▶ _MATERIAL PROVIDED_
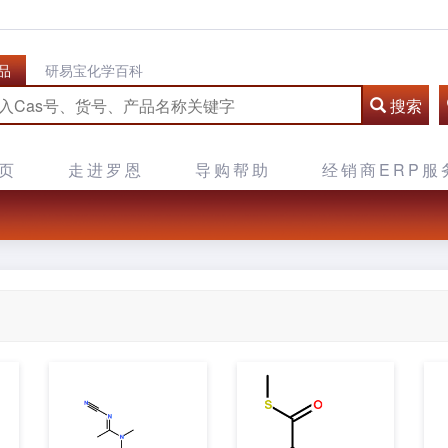
品
研易宝化学百科
搜索
页
走进罗恩
导购帮助
经销商ERP服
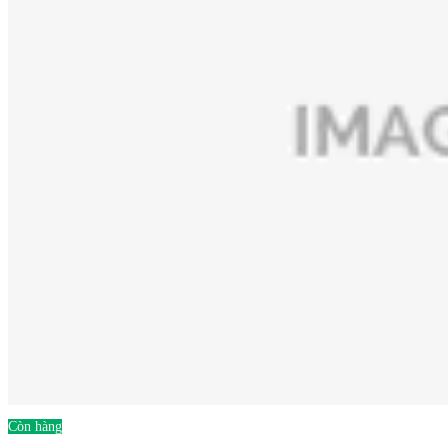
Còn hàng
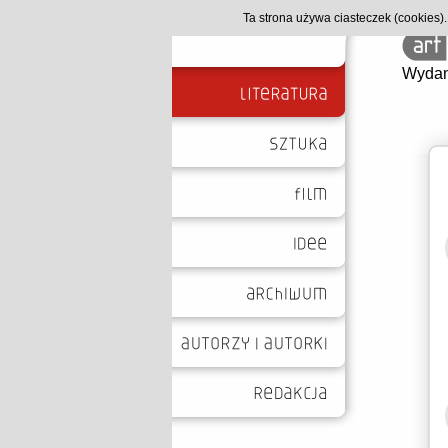
Ta strona używa ciasteczek (cookies
Wydan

▶ _GOAL OF THE EXERCISE_
Give the listing again exactly, minus its images.

▶ _ANSWER_
品
研易宝化学百科
搜索
页
走进罗恩
导购帮助
经销商ERP服
Còn hàng
Ta strona używa ciasteczek (cookies
Wydan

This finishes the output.